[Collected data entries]
★ ★ ★
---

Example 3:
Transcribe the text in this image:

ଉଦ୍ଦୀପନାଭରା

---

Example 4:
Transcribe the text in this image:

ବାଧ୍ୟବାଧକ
★ ★ ★
▶ Description of the task
Exactly as they stand above, write out all the entries again.

▶ Your solution
---

Example 3:
Transcribe the text in this image:

ଉଦ୍ଦୀପନାଭରା

---

Example 4:
Transcribe the text in this image:

ବାଧ୍ୟବାଧକ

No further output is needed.